In her discussion, Shafer refers to the decision that the recent presidential candidate Hillary Rodham Clinton made in 1980 to take her husband Bill’s last name (also known as surname). She did so after suggestions that use of her maiden name (Rodham) cost him political support. Back then, keeping her last name was seen to many as strange and even offensive, and she was labeled as a “bad wife.”

“Over 30 years have passed since that backlash, but surname choice in the US remains a highly gendered aspect of modern marriage,” says Shafer, who highlights recent surveys that found that around 94 percent of women take their husband’s surname after marriage, and that half of the population thinks it should be a legal requirement to do so.

To further investigate how people currently think about women’s last name choices, Shafer analyzed data collected in 2010 from 1,243 US residents.
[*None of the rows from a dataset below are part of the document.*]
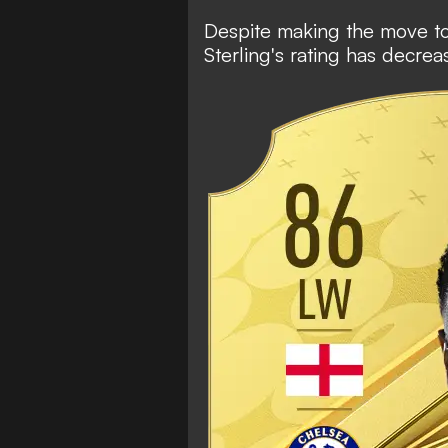
Despite making the move to C
Sterling's rating has decre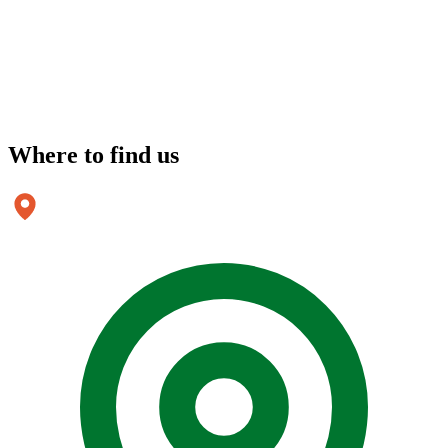
Where to
find us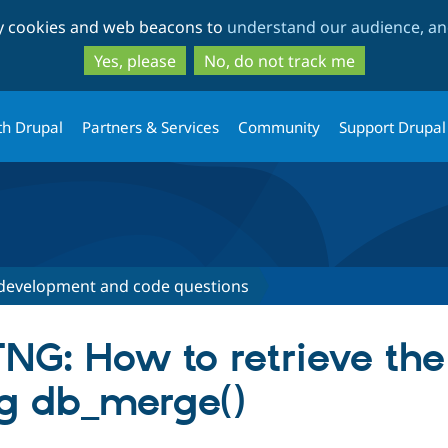
Skip
Skip
ty cookies and web beacons to
understand our audience, and
to
to
main
search
Yes, please
No, do not track me
content
th Drupal
Partners & Services
Community
Support Drupal
development and code questions
NG: How to retrieve the
g db_merge()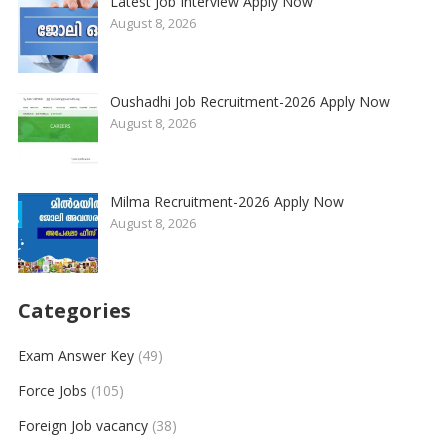
Latest Job Interview Apply Now
August 8, 2026
Oushadhi Job Recruitment-2026 Apply Now
August 8, 2026
Milma Recruitment-2026 Apply Now
August 8, 2026
Categories
Exam Answer Key
(49)
Force Jobs
(105)
Foreign Job vacancy
(38)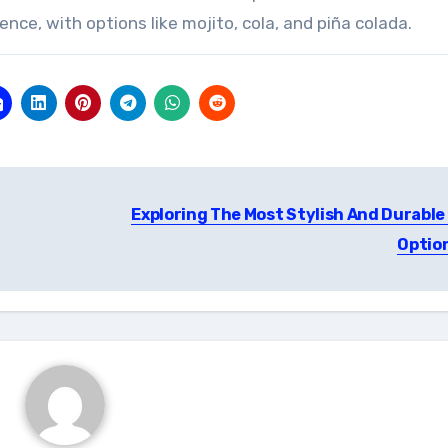
ience, with options like mojito, cola, and piña colada.
Exploring The Most Stylish And Durable 
Optio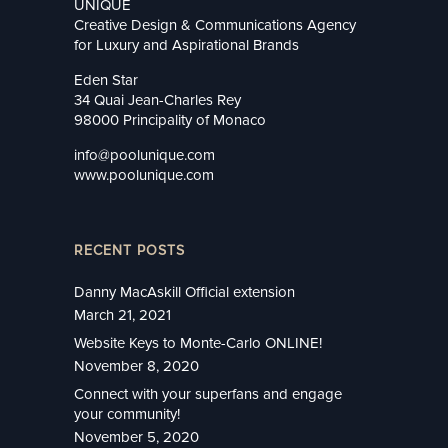
UNIQUE
Creative Design & Communications Agency
for Luxury and Aspirational Brands
Eden Star
34 Quai Jean-Charles Rey
98000 Principality of Monaco
info@poolunique.com
www.poolunique.com
RECENT POSTS
Danny MacAskill Official extension
March 21, 2021
Website Keys to Monte-Carlo ONLINE!
November 8, 2020
Connect with your superfans and engage
your community!
November 5, 2020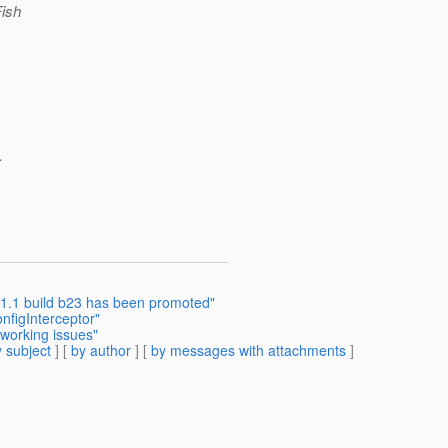
Fish
.
.1.1 build b23 has been promoted"
figInterceptor"
tworking issues"
 subject
] [
by author
] [
by messages with attachments
]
They form part of a nationally representative group that is regularly surveyed by a paid survey firm. In an online questionnaire, they provided their impressions of a brief paragraph or vignette that sets out how women and men have to juggle home and work demands. The vignette was designed to assess how married women with various types of last names (their husbands’, a hyphenated version of their own and their husbands’, or their own birth-given surname) are seen in terms of their commitment to their role as wives.

Shafer found that last name choice had very little effect on other women and highly educated men’s perception of a wife, or the standards they held her to. This was a somewhat surprising finding given that most people in the US think that women should change their surnames upon marriage.

She also found that men with low education levels most often believe that a woman with a last name other than that of her husband’s is less committed to her role as wife. They were harder on her, and believed that a woman’s husband had more grounds for divorce than a woman who had the same last name as her husband’s.

“Low educated men’s bias, coupled with the lack of economic incentive women have for retaining their surnames, suggests that we may continue to see a very low percentage of low educated women (those most likely to marry and interact with low educated men) making any choice other than to take their husbands’ names in marriage,” Fitzgibbons Shafer remarks.